*TO-DO ITEM:*
Locate each line below that contains the string "eatc" and copy every one of those lines.

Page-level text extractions
....

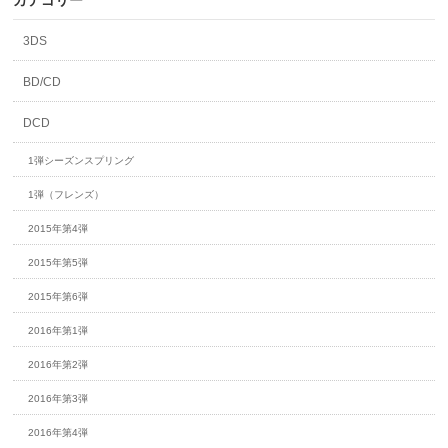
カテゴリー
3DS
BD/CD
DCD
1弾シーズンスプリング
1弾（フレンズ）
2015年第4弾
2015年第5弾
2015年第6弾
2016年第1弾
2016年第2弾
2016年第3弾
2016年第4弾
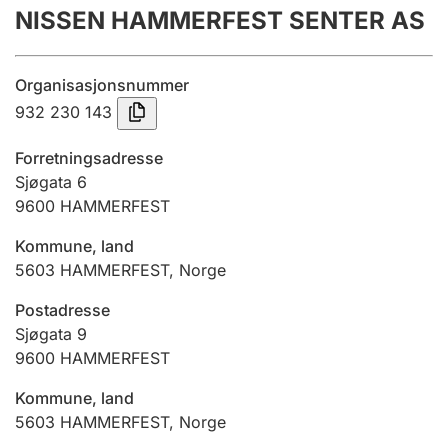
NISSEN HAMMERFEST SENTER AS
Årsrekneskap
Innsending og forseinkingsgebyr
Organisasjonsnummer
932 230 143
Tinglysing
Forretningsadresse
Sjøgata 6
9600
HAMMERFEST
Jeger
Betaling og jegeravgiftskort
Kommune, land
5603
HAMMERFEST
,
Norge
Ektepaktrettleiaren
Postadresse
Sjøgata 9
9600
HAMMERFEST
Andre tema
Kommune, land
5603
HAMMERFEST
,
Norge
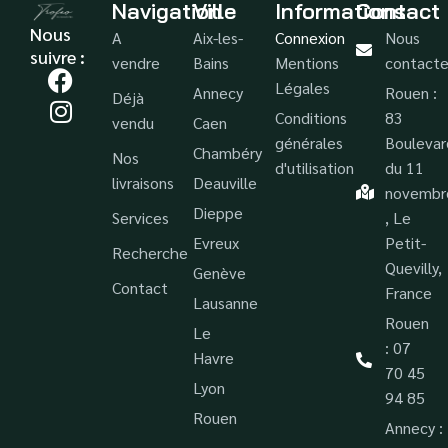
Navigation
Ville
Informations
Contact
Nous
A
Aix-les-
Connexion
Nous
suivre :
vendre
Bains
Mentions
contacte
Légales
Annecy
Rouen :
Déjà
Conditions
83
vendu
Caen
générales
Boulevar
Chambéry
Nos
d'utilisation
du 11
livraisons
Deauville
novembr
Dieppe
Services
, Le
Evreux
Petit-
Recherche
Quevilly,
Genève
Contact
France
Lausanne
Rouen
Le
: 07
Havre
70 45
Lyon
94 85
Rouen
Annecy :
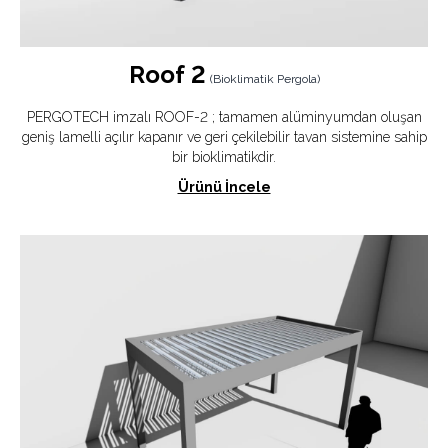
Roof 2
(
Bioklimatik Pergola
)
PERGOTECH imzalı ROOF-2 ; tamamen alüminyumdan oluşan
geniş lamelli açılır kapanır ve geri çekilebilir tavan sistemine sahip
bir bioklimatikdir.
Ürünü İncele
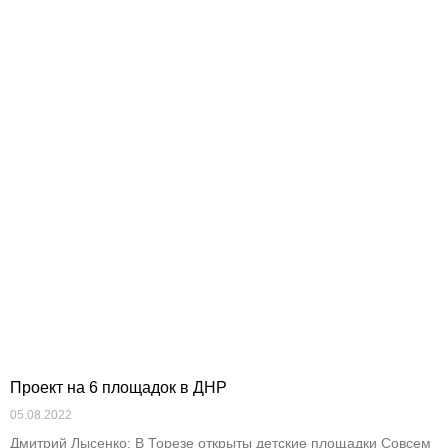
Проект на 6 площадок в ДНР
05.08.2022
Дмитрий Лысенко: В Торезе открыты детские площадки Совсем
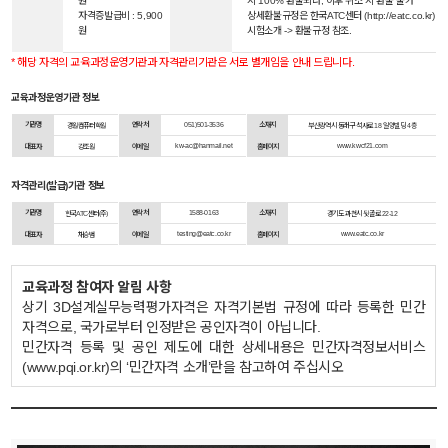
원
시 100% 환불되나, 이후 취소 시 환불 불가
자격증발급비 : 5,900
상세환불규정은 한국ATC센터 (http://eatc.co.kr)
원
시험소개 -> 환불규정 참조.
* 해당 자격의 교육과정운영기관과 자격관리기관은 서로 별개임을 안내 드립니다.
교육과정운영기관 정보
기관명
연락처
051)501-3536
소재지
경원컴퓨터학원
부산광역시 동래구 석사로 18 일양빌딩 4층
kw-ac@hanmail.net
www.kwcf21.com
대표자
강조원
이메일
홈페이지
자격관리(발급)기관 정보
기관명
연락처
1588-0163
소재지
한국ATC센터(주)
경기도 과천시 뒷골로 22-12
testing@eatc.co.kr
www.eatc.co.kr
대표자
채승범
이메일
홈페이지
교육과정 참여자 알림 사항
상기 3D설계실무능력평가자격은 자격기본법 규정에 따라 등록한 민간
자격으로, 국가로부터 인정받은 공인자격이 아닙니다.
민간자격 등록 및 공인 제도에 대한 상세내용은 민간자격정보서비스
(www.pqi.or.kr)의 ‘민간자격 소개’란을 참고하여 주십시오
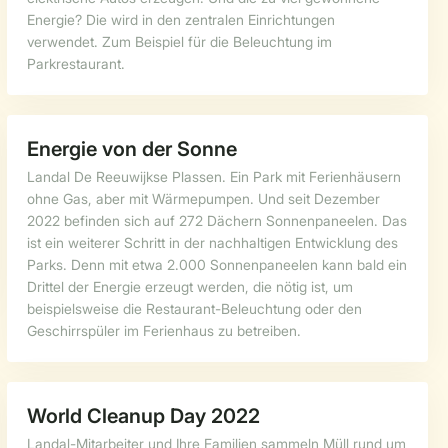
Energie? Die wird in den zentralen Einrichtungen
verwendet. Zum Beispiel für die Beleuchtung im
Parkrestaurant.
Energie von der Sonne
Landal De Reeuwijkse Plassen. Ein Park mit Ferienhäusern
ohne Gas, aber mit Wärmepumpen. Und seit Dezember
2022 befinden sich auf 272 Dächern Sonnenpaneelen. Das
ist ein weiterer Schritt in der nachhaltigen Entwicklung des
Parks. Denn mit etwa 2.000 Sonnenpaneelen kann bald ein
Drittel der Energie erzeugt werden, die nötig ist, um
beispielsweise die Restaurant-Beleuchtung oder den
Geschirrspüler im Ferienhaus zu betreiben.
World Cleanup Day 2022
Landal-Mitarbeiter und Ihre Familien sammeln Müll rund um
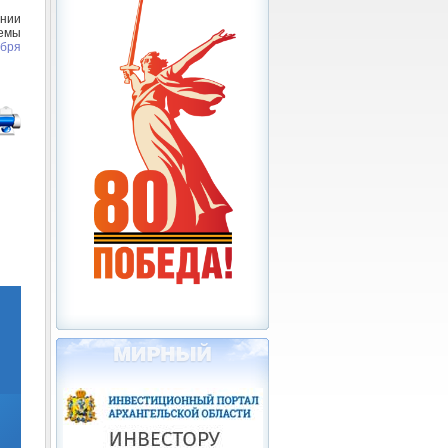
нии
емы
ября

....

*REPLY:*
상세환불규정은 한국ATC센터 (http://eatc.co.kr)
testing@eatc.co.kr
www.eatc.co.kr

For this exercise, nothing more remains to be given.